“Come Monday…” is a weekly series that will involve a review of, or commentary about, websites, movies, documentaries, television shows, sports, music, and whatever else may tickle my fancy at the time. Be assured that these reviews will be generally positive, as in accordance to the Jimmy Buffett song “Come Monday.” This is subject to change, however. In fact, I would be most derelict in my duties to neglect going on a rant every once in a while. For rants promote change, and change can be good—right? Therefore, since good is generally considered as being a positive force in 99.3% of the parallel universes that I am aware of, even a rant could be considered as being something positive, and a genuine hissy-fit would be even better (so I’m told).
This started out to be When Spam Splatters. Hence, the reason for that image, but I have been wanting to go on another semi-rant over comment treatment in general for a while now. Hence, the title of Content vs. Comments.
Okay, let us to start off with splattering spam, and what I am referring to is when spam comments hit the wall put up by Blogger’s automatic spam filter. Yeah, I can imagine it looking rather similar to what is depicted in that image.
To be quite honest about it, I was beginning to feel rather foolish over the stand I have taken against having the word verification spam filter engaged. For aside from making it much more difficult for some to leave legitimate comments, my main argument has been that it is unnecessary because of the automatic spam filter blocking 90% or more spam comments to start with, and that percentage had dropped to around 70% on my sites the last 2-3 weeks.
Oh, but at around 4:00 p.m. CT last Friday, which was the 5th of April to those living in and around Essex, England, Great Britain, United Kingdom, over 100 spam comments were attempted to be left on various posts here in a matter of minutes.

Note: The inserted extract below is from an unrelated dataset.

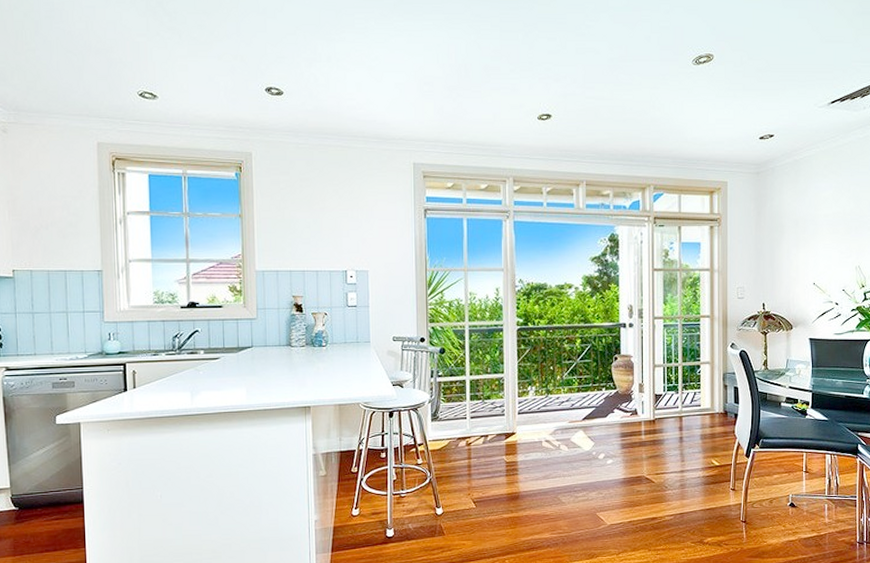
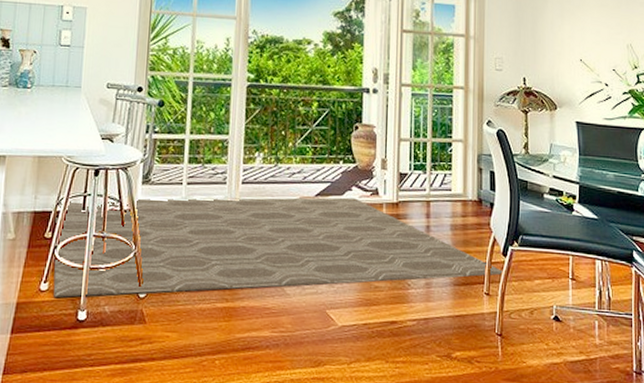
rug: none [358,419,747,520] -> present [53,197,503,298]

NONE of them made it through the Blogger automatic spam filter. In the spirit of full disclosure, a couple did make it through later on that day, but I can live with that.

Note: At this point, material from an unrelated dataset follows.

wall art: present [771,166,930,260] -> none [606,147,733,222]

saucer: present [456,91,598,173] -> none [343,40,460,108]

Yeah, I could probably eliminate having to actually deal with any spam if I would ban “Anonymous” from leaving comments, but I do not want to make it harder for those who do not want to register a screen name somewhere. Oh, and there is no doubt in my mind that this would have kept me from receiving several very pertinent (and very satisfying) comments from people familiar with the real story behind some of the segments on [Big Rig Bounty Hunters].
Speaking of receiving very pertinent (and very satisfying) comments, I just don’t understand the detachment so many bloggers have with their audience. For they keep cranking out content while ignoring dozens upon dozens of comments that have been left on their previous pieces.
Okay, it may not be that they are ignoring them, but to me, failing to at least acknowledge seeing a comment is like seeing someone wave at you in public and you just turning away without waving back. No, you don’t have to spend time that you may not have to spare always leaving lengthy replies, but you just might be surprised at just how far a little common courtesy goes with some readers.
There are, of course, the visitors who leave comments and do not expect any acknowledgement—let alone an actual reply. Quite sadly, far too many of them are just leaving comments to get their name out there, which happens a lot to celebrities.
Yes, I suppose it could be argued that I am doing the same thing when I leave a comment to check if someone has word verification engaged before adding a site to the list for a future Sites To See and then leaving notice of it actually being included later on, but I look at that as trying to do something nice for someone else. Of course, if I can gain another friend along the way—GOOD FOR ME!
Alas, many bloggers are trying to juggle family obligations with a desire to express themselves, but what would you think of a store where the owners acted like they could not care less if you shopped there or not and made it clear that they expected their workers to keep busy stocking shelves—not help customers find what they are looking for, nor make them feel like they are delighted to have them as a customer? Yeah, when one really needs something, customer service is not as important, but with there being tens of thousands of sites on the internet all offering basically the same kind of content, what is going to keep your true readers coming back? Come on now, can you really believe that your images, cute family stories, political commentary, craft projects and whatever else you may have to offer is just plain too good for the masses to pass up?
Yeah, I have made a dedicated effort to show how delighted I am when someone leaves a comment on one of my pieces without seeing much of benefit, but Arlynda would tell you that my “stuff” just plain stinks. Sigh.